DOLORES HUERTA: I think he is completely ignorant of the conditions of farmworkers. One of the pesticides that he took off of the restricted list just ended up poisoning a hundred farmworkers in Bakersfield a couple of months ago. And so he is, obviously, completely, completely out of touch with what’s going on in our agricultural fields all over the United States. And not only that, but I think all workers now are going to be suffering under the Donald Trump administration.

And one of the things that we do hope is, we do invite people to come and see the film Dolores, which is the name of the film, because it will show how farmworkers, who were the most discriminated people in the country, were able to overcome the presidency of Richard Nixon, Governor Ronald Reagan and all of these great powers, the Farm Bureau Federation, that were against the farmworkers having bathrooms in the fields, cold drinking water, relief periods, the right to organize in the state of California. And yet, with the help of the American public, who supported the boycotts that we had of the grapes and the lettuce, we were able to overcome. And I think that’s a message that we want the film to bring to people, not to give up hope.

But we know that if we collectively organize, that we can really resist. And I know, with the presidential—I mean, with the—excuse me, the congressional elections that are coming up in 2018, we hope that it will inspire people to get engaged and to register to vote, you know.

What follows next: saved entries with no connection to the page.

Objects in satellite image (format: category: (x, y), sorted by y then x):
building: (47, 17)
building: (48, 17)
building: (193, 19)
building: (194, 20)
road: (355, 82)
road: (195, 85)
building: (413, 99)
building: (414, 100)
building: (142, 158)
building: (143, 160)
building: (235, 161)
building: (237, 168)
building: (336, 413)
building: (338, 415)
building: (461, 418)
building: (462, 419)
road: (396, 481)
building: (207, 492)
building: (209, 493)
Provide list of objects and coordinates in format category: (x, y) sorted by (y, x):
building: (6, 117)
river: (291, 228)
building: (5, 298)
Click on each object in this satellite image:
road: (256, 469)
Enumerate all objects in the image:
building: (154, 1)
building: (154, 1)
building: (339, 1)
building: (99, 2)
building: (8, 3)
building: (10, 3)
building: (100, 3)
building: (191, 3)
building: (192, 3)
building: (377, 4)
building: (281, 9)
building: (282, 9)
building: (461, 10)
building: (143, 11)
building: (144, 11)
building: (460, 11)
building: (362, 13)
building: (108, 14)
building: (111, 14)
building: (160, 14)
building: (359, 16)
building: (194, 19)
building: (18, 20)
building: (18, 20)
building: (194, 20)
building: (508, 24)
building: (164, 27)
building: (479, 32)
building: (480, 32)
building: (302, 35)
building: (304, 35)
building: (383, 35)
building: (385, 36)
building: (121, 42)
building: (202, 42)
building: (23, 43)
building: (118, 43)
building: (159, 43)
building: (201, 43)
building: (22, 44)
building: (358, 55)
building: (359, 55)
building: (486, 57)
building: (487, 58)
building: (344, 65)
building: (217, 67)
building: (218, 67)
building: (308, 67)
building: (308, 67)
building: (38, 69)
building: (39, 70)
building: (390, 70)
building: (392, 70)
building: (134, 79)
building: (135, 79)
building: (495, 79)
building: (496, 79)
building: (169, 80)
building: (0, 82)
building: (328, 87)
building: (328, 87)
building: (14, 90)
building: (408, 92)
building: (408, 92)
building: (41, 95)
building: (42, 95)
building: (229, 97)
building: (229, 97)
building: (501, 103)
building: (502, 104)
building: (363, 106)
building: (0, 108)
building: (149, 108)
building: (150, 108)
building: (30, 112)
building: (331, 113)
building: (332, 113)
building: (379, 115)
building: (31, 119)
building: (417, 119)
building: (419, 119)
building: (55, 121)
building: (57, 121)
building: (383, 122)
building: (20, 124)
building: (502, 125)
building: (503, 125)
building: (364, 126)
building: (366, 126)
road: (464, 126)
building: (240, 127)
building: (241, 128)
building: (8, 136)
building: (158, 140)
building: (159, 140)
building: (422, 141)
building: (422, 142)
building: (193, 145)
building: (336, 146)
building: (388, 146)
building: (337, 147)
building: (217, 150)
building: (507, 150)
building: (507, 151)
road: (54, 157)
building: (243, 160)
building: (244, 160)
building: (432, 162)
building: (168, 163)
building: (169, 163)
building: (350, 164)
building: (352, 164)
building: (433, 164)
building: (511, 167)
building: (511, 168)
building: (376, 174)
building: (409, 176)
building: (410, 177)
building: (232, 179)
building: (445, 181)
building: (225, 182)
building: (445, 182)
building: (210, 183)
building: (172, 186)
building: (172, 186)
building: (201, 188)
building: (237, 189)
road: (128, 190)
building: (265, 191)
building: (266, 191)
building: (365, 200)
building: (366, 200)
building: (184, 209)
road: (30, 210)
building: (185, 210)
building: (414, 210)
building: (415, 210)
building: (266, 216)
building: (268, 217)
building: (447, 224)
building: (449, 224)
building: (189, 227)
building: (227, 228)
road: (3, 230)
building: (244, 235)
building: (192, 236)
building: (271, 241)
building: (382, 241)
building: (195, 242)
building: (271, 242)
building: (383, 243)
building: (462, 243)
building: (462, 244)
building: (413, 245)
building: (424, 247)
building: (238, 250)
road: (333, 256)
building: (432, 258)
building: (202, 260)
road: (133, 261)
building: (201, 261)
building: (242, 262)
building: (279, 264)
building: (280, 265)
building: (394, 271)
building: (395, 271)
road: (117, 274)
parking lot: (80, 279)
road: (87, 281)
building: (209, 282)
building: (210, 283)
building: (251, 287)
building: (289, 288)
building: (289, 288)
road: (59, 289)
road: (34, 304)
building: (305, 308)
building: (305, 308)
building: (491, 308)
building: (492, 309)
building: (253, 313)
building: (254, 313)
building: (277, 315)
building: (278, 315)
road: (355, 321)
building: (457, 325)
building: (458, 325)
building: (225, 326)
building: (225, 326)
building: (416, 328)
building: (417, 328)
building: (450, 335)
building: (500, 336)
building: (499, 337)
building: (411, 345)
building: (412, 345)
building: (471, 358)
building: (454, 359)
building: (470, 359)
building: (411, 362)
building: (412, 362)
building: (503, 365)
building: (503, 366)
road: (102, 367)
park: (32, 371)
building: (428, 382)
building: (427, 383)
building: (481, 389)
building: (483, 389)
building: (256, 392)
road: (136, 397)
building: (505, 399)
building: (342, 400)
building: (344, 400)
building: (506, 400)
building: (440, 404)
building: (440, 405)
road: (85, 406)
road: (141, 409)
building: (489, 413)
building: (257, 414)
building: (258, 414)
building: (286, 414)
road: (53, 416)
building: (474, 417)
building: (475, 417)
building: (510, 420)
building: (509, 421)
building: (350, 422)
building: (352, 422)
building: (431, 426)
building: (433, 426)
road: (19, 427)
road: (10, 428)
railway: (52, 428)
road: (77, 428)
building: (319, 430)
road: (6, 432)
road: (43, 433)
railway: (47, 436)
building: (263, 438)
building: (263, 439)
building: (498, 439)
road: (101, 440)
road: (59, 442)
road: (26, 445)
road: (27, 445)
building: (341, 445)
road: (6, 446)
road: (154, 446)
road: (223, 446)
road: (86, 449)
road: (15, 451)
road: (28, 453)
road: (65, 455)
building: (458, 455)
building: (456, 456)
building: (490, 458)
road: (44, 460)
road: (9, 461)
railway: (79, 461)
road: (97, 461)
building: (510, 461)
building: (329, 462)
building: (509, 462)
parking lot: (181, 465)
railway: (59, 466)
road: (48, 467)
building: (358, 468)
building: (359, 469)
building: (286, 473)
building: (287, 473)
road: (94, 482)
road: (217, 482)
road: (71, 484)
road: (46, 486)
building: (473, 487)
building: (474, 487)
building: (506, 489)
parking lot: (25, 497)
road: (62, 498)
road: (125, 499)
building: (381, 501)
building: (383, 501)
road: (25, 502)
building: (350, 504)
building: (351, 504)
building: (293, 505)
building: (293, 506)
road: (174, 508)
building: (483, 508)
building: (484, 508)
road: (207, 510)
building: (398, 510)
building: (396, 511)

And if you haven’t become a citizen yet, please do so, because if people file their citizenship papers now, they will be able to vote in 2018, because the Congress can counter many of the policies that the—Donald Trump is trying to roll back, many of the things that we won back in the—you know, in the last couple of few decades. And I think that we can really make our democracy stronger. We’ve got to—the wall that we have to build is the wall of resistance, and I believe that the Congress is one of the ways that we can build that wall of resistance. And so, we do have an opportunity in 2018, but we’ve got to start organizing for that now. And hopefully the film Dolores will inspire people to get engaged at the local level.

AMY GOODMAN: That’s legendary organizer Dolores Huerta, co-founder of the United Farm Workers, has been organizing for decades. This is Democracy Now!, democracynow.org, The War and Peace Report. I’m Amy Goodman.